Unsupervised Structural Learning is perhaps the purest form of knowledge discovery, as no hypotheses are constraining the exploration of possible relationships between variables. BayesiaLab offers a wide range of algorithms for that purpose. Making this technology easily accessible can potentially transform how researchers approach high-dimensional problem domains.
This chapter was written based on version 5.4 of BayesiaLab running on a Mac. All screenshots reflect that configuration.
Example: Stock Market
We find the mass of data available from financial markets to be an ideal proving ground for experimenting with knowledge discovery algorithms that generate Bayesian networks. Comparing machine-learned knowledge with our personal understanding of the stock market can perhaps allow us to validate BayesiaLab’s “discoveries.” For instance, any structure that is discovered by BayesiaLab’s algorithms should be consistent with an equity analyst’s understanding of fundamental relationships between stocks.
In this chapter, we will utilize Unsupervised Learning algorithms to automatically generate Bayesian networks from daily stock returns recorded over a six-year period. We will examine 459 stocks from the S&P 500 index, for which observations are available over the entire timeframe. We selected the S&P 500 as the basis for our study, as the companies listed on this index are presumably among the best-known corporations worldwide, so even a casual observer should be able to critically review the machine-learned findings. In other words, we are trying to machine learn the obvious, as any mistakes in this process would automatically become self-evident. Quite often, experts’ reaction to such machine-learned findings is, “Well, we already knew that.” Indeed, that is the very point we want to make, as machine learning can—within seconds—catch up with human expertise accumulated over the years and then rapidly expand beyond what is already known.
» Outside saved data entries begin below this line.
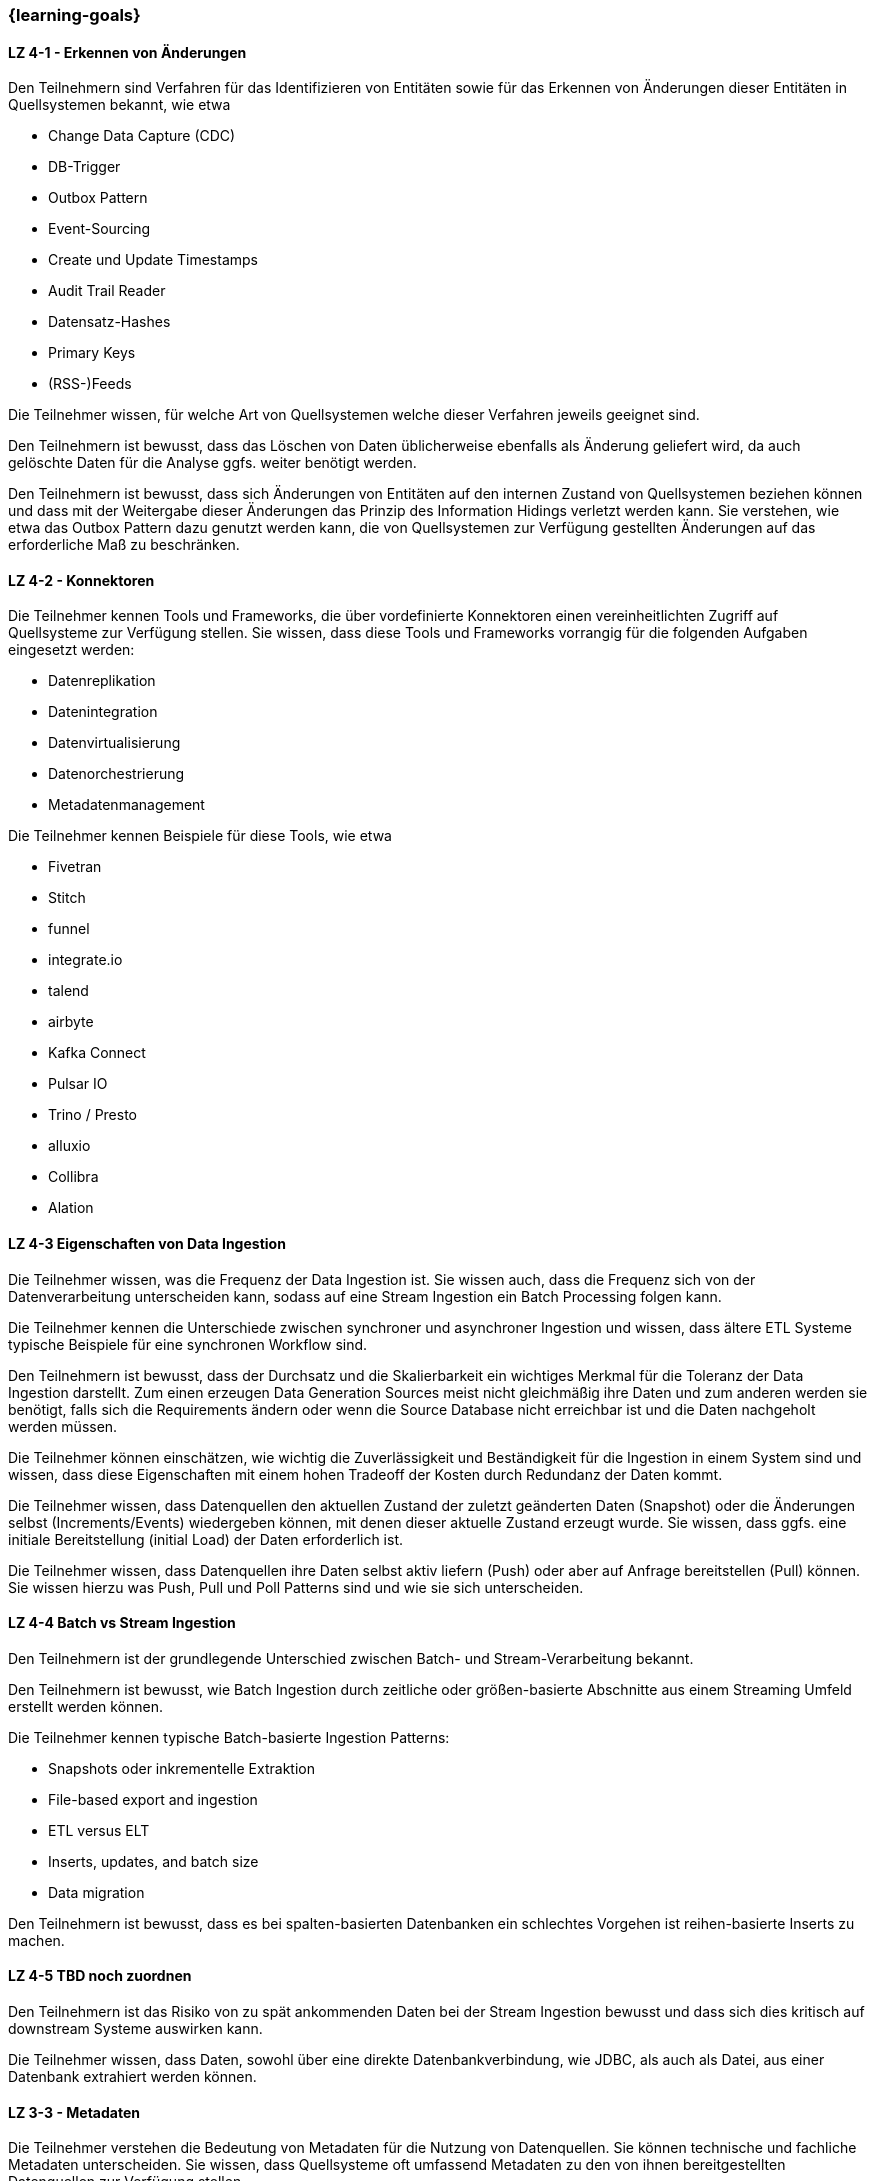 === {learning-goals}

// tag::DE[]
[[LZ-4-1]]
==== LZ 4-1 - Erkennen von Änderungen
Den Teilnehmern sind Verfahren für das Identifizieren von Entitäten sowie für das Erkennen von Änderungen dieser Entitäten in Quellsystemen bekannt, wie etwa

- Change Data Capture (CDC)
- DB-Trigger
- Outbox Pattern
- Event-Sourcing
- Create und Update Timestamps
- Audit Trail Reader
- Datensatz-Hashes
- Primary Keys
- (RSS-)Feeds

Die Teilnehmer wissen, für welche Art von Quellsystemen welche dieser Verfahren jeweils geeignet sind.

Den Teilnehmern ist bewusst, dass das Löschen von Daten üblicherweise ebenfalls als Änderung geliefert wird, da auch
gelöschte Daten für die Analyse ggfs. weiter benötigt werden.

Den Teilnehmern ist bewusst, dass sich Änderungen von Entitäten auf den internen Zustand von Quellsystemen beziehen
können und dass mit der Weitergabe dieser Änderungen das Prinzip des Information Hidings verletzt werden kann. Sie
verstehen, wie etwa das Outbox Pattern dazu genutzt werden kann, die von Quellsystemen zur Verfügung gestellten
Änderungen auf das erforderliche Maß zu beschränken.

[[LZ-4-2]]
==== LZ 4-2 - Konnektoren
Die Teilnehmer kennen Tools und Frameworks, die über vordefinierte Konnektoren einen vereinheitlichten Zugriff auf
Quellsysteme zur Verfügung stellen. Sie wissen, dass diese Tools und Frameworks vorrangig für die folgenden Aufgaben
eingesetzt werden:

- Datenreplikation
- Datenintegration
- Datenvirtualisierung
- Datenorchestrierung
- Metadatenmanagement

Die Teilnehmer kennen Beispiele für diese Tools, wie etwa

- Fivetran
- Stitch
- funnel
- integrate.io
- talend
- airbyte
- Kafka Connect
- Pulsar IO
- Trino / Presto
- alluxio
- Collibra
- Alation

[[LZ-4-3]]
==== LZ 4-3 Eigenschaften von Data Ingestion

Die Teilnehmer wissen, was die Frequenz der Data Ingestion ist. Sie wissen auch, dass die Frequenz sich von der
Datenverarbeitung unterscheiden kann, sodass auf eine Stream Ingestion ein Batch Processing folgen kann.

Die Teilnehmer kennen die Unterschiede zwischen synchroner und asynchroner Ingestion und wissen, dass ältere ETL
Systeme typische Beispiele für eine synchronen Workflow sind.

Den Teilnehmern ist bewusst, dass der Durchsatz und die Skalierbarkeit ein wichtiges Merkmal für die Toleranz der
Data  Ingestion darstellt. Zum einen erzeugen Data Generation Sources meist nicht gleichmäßig ihre Daten
und zum anderen werden sie benötigt, falls sich die Requirements ändern oder wenn die Source Database nicht
erreichbar ist und die Daten nachgeholt werden müssen.

Die Teilnehmer können einschätzen, wie wichtig die Zuverlässigkeit und Beständigkeit für die Ingestion in einem
System sind und wissen, dass diese Eigenschaften mit einem hohen Tradeoff der Kosten durch Redundanz der Daten kommt.

Die Teilnehmer wissen, dass Datenquellen den aktuellen Zustand der zuletzt geänderten Daten (Snapshot) oder die
Änderungen selbst (Increments/Events) wiedergeben können, mit denen dieser aktuelle Zustand erzeugt wurde. Sie
wissen, dass ggfs. eine initiale Bereitstellung (initial Load) der Daten erforderlich ist.

Die Teilnehmer wissen, dass Datenquellen ihre Daten selbst aktiv liefern (Push) oder aber auf Anfrage bereitstellen
(Pull) können. Sie wissen hierzu was Push, Pull und Poll Patterns sind und wie sie sich unterscheiden.

[[LZ-4-4]]
==== LZ 4-4 Batch vs Stream Ingestion

Den Teilnehmern ist der grundlegende Unterschied zwischen Batch- und Stream-Verarbeitung bekannt.

Den Teilnehmern ist bewusst, wie Batch Ingestion durch zeitliche oder größen-basierte Abschnitte aus einem Streaming
Umfeld erstellt werden können.

Die Teilnehmer kennen typische Batch-basierte Ingestion Patterns:

- Snapshots oder inkrementelle Extraktion
- File-based export and ingestion
- ETL versus ELT
- Inserts, updates, and batch size
- Data migration

Den Teilnehmern ist bewusst, dass es bei spalten-basierten Datenbanken ein schlechtes Vorgehen ist reihen-basierte
Inserts zu machen.

[[LZ-4-5]]
==== LZ 4-5 TBD noch zuordnen

Den Teilnehmern ist das Risiko von zu spät ankommenden Daten bei der Stream Ingestion bewusst und dass sich dies
kritisch auf downstream Systeme auswirken kann.

Die Teilnehmer wissen, dass Daten, sowohl über eine direkte Datenbankverbindung, wie JDBC, als auch als Datei, aus
einer Datenbank extrahiert werden können.

[[LZ-3-3]]
==== LZ 3-3 - Metadaten
Die Teilnehmer verstehen die Bedeutung von Metadaten für die Nutzung von Datenquellen. Sie können technische und
fachliche Metadaten unterscheiden. Sie wissen, dass Quellsysteme oft umfassend Metadaten zu den von ihnen
bereitgestellten Datenquellen zur Verfügung stellen.

Die Teilnehmer wissen wie wichtig die Charakteristiken von Datasets sind. Sie wissen, dass folgende Informationen in
Form von Metadaten z.B. für Folgesysteme von großem Nutzen sind und daher einem Datensatz mitgegeben werden sollten:

- Typ (Tabelle, Bild, Text, ...)
- Dateiformat
- Dimension (Tabellen: Zeilen x Spalten, JSON: key-value Paare, Bilder: Größe in Pixeln x RGB)
- Größe (Bytes, Gigabytes, Terabytes, ...)
- Schema und Datentypen
- weitere Metadaten

Die Teilnehmer wissen, dass es Verfahren gibt (Schema Inference), um Metadaten aus Daten abzuleiten. Ihnen ist
bewusst, dass sich Metadaten über die Nutzungsdauer von Daten ändern können (Schema Evolution) und dass Verfahren
existieren, diese Änderungen beim Zugriff auf die Daten zu erkennen.

Die Teilnehmer kennen das Konzept eines Data Catalogs. Sie wissen, dass ein Data Catalog die Übersichtlichkeit
der darunter liegenden Daten deutlich erhöht und einen Einstiegspunkt für die Suche und Beziehungserkennung liefert.
Sie wissen außerdem, dass im Data Catalog die Data Lineage integriert werden kann, in welchem die Beziehungen der
Daten visualisiert werden.
// end::DE[]

// tag::EN[]
[[LG-4-1]]
==== LG 4-1: Categories of data consumers
tbd.

[[LG-4-2]]
==== LG 4-2: Data providers
tbd.

[[LG-4-3]]
==== LG 4-3: Data presentation patterns
tbd.

[[LG-4-4]]
==== LG 4-4: Predictive techniques
tbd.

[[LG-4-5]]
==== LG 4-5: Integration in operative systems
tbd.
// end::EN[]

// tag::REMARK[]
[NOTE]
====
Die einzelnen Lernziele müssen nicht als einfache Aufzählungen mit Unterpunkten aufgeführt werden, sondern können auch gerne in ganzen Sätzen formuliert werden, welche die einzelnen Punkte (sofern möglich) integrieren.
====
// end::REMARK[]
The power of such algorithmic learning will be still more apparent in entirely unknown domains. However, if we were to machine learn the structure of a foreign equity market for expository purposes, we would probably not be able to judge the resulting structure as plausible or not.
In addition to generating human-readable and interpretable structures, we want to illustrate how we can immediately use machine-learned Bayesian networks as “computable knowledge” for automated inference and prediction. Our objective is to gain both a qualitative and quantitative understanding of the stock market by using Bayesian networks. In the quantitative context, we will also show how BayesiaLab can carry out inference with multiple pieces of uncertain and even conflicting evidence. The ability of Bayesian networks to perform computations under uncertainty makes them suitable for a wide range of real-world applications.
The S&P 500 is a free-float capitalization-weighted index of the prices of 500 large-cap common stocks actively traded in the United States, which has been published since 1957. The stocks included in the S&P 500 are those of large publicly held companies that trade on either of the two largest American stock market exchanges; the New York Stock Exchange and the NASDAQ. For our case study, we have tracked the daily closing prices of all stocks included in the S&P 500 index from January 3, 2005, through December 30, 2010, only excluding those stocks that were not traded continuously over the entire study period. This leaves a total of 459 stock prices with 1,510 observations each. The top three panels show the S&P 500 Index, plus the stock prices for Apple Inc. and Yahoo! Inc. Note that the plot of the S&P 500 Index is only shown for reference; the index will not be included in the analysis.
Data Preparation and Transformation
Rather than treating the time series in levels, we difference the stock prices and compute the daily returns. More specifically, we will take differences in the logarithms of the levels, which is a good approximation of the daily stock return in percent. After this transformation, 1,509 observations remain. The bottom three panels display the returns.